▸ **Your objective**
Your task is to gather the lines below that hold the string "cell".

▸ **Available data**
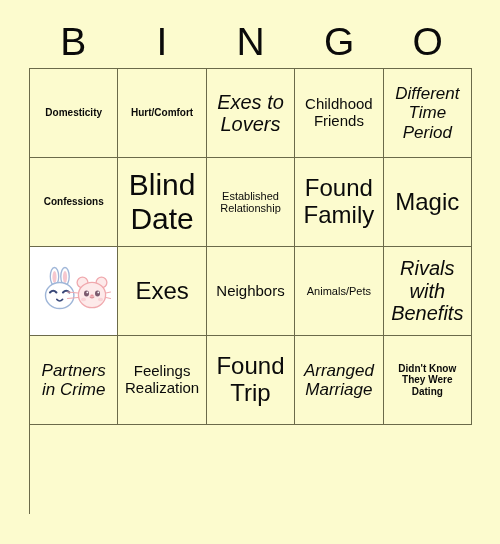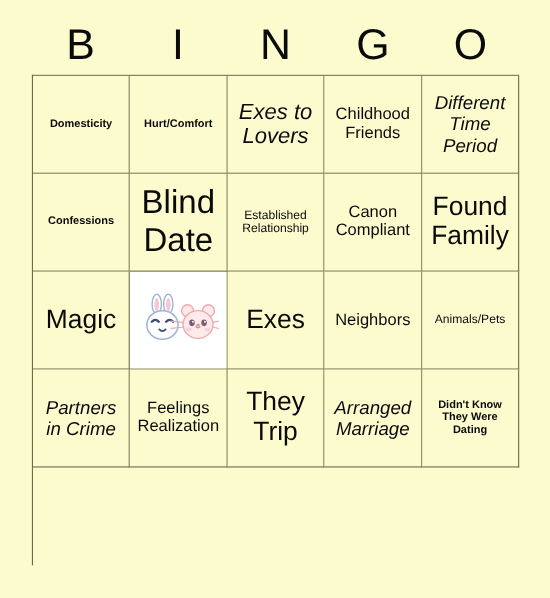--- a/index.html
+++ b/index.html
@@ -141,9 +141,6 @@
       </div>
       <div class="cell">
         <span class="cell-text fs-xs">Established Relationship</span>
-      </div>
-      <div class="cell">
-        <span class="cell-text fs-md">Canon Compliant</span>
       </div>
       <div class="cell">
         <span class="cell-text fs-2xl">Found Family</span>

▸ **Exercise solution**
       <div class="cell">
         <span class="cell-text fs-xs">Established Relationship</span>
-      <div class="cell">
-        <span class="cell-text fs-md">Canon Compliant</span>
       <div class="cell">
         <span class="cell-text fs-2xl">Found Family</span>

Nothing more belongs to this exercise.